O posiedzeniu poinformował minister spraw zagranicznych Ukrainy Dmytro Kułeba
O posiedzeniu poinformował minister spraw zagranicznych Ukrainy Dmytro Kułeba Fot. Ukrinform/East News
REKLAMA

W związku ze zmasowanymi atakami Rosji na Ukrainę, Kijów poprosił o nadzwyczajne posiedzenie Rady NATO – Ukraina w Brukseli w przyszłym tygodniu.

"NATO poparło wniosek Ukrainy o zwołanie nadzwyczajnego posiedzenia Rady NATO -Ukraina w odpowiedzi na masowe ataki rakietowe ze strony Rosji. Jednym z kluczowych tematów będzie wzmocnienie obrony powietrznej Ukrainy.
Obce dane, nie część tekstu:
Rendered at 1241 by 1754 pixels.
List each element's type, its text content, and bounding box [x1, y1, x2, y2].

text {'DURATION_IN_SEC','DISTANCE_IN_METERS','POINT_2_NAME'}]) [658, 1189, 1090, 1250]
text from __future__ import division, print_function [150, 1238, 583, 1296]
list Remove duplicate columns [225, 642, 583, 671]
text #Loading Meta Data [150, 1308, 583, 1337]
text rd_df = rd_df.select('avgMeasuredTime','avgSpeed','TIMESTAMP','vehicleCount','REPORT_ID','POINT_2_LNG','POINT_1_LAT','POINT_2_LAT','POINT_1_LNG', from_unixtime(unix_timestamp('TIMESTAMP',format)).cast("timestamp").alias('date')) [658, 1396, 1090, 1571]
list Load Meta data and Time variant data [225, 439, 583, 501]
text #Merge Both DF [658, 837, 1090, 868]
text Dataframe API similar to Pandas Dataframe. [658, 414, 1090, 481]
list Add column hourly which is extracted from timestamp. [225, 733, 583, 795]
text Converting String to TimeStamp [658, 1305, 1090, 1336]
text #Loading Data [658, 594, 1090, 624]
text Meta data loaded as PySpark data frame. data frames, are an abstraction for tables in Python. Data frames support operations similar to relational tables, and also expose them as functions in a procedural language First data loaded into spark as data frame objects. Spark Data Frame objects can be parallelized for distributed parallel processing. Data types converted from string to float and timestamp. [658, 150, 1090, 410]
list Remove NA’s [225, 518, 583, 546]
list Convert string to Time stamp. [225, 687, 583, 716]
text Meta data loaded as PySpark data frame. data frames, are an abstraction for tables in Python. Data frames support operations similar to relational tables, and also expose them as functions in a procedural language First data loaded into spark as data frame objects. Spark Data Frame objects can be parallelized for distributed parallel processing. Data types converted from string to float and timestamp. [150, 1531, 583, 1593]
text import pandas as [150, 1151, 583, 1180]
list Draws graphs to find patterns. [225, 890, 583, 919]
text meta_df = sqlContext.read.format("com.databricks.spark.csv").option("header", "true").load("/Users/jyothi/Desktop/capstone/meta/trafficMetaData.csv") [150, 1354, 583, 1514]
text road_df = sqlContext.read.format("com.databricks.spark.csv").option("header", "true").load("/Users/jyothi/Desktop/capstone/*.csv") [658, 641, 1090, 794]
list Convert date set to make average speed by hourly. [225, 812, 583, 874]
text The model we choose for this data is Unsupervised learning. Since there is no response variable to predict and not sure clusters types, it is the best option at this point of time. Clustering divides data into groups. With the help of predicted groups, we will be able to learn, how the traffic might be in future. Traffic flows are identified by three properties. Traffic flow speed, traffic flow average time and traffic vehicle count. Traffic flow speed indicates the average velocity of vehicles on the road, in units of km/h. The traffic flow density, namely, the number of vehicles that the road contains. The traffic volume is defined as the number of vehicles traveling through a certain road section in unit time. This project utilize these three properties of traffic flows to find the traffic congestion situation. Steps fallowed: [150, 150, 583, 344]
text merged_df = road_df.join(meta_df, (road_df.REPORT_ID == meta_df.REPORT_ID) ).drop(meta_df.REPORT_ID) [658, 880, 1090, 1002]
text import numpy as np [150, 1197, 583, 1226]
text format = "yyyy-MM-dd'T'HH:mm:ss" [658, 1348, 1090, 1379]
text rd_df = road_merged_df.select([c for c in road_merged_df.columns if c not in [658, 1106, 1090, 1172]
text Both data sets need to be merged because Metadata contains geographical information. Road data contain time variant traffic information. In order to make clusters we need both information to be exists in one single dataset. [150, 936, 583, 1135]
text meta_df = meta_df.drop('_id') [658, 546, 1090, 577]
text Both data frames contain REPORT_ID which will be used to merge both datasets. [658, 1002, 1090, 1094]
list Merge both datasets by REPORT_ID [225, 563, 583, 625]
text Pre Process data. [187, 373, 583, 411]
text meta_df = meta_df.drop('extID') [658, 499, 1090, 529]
Jest to ważny sygnał jedności euroatlantyckiej w kontekście eskalacji rosyjskiego terroru" – napisał minister spraw zagranicznych Ukrainy Dmytro Kułeba w serwisie X.

Ukraina bombardowana przez Rosję

Rosyjski atak na Ukrainę 2 stycznia był kolejnym masowym uderzeniem, podczas którego na cel wzięto obiekty infrastruktury krytycznej, wojskowe, przemysłowe, a także cywilne.

Nad Ukrainą pojawiły się m.in. pociski hipersoniczne Ch-47M2 Kindżał, pociski manewrujące Ch-101 i 3M54 Kalibr, drony Shahed czy bombowce Tu-95MS. Wydaje się, że Moskwa obiera nową taktykę działania. Jak donosi "The New York Times", eksperci uważają, że strategia ma na celu obniżenie morale Ukrainy oraz osłabienie jej potencjału militarnego i przemysłowego.

W środę 3 stycznia późnym wieczorem Rosja dokonała dwóch ataków rakietowych na Charków, prawdopodobnie pociskami S-300 – poinformował na Telegramie szef regionalnej administracji wojskowej Ołeh Syniehubow, cytowany przez portal Ukrinform.

"Okupanci dokonali dwóch uderzeń na Charków, prawdopodobnie pociskami S-300. Brak dotychczas informacji o ofiarach. Otrzymaliśmy informacje o stratach w infrastrukturze niemieszkalnej w centralnej części miasta" – podał Syniehubow.

Odpowiedź Polski

Po zmasowanych atakach na Ukrainę minister spraw zagranicznych Radosław Sikorski zasugerował, że odpowiedź Zachodu na działania Rosji powinna być adekwatna.

"Powinniśmy odpowiedzieć na ostatnią napaść na Ukrainę w języku zrozumiałym dla Putina: zaostrzając sankcje, aby nie mógł produkować nowej broni z przemycanych komponentów i dając Kijowowi pociski dalekiego zasięgu, które pozwolą mu zlikwidować wyrzutnie i centra dowodzenia" – napisał na platformie X.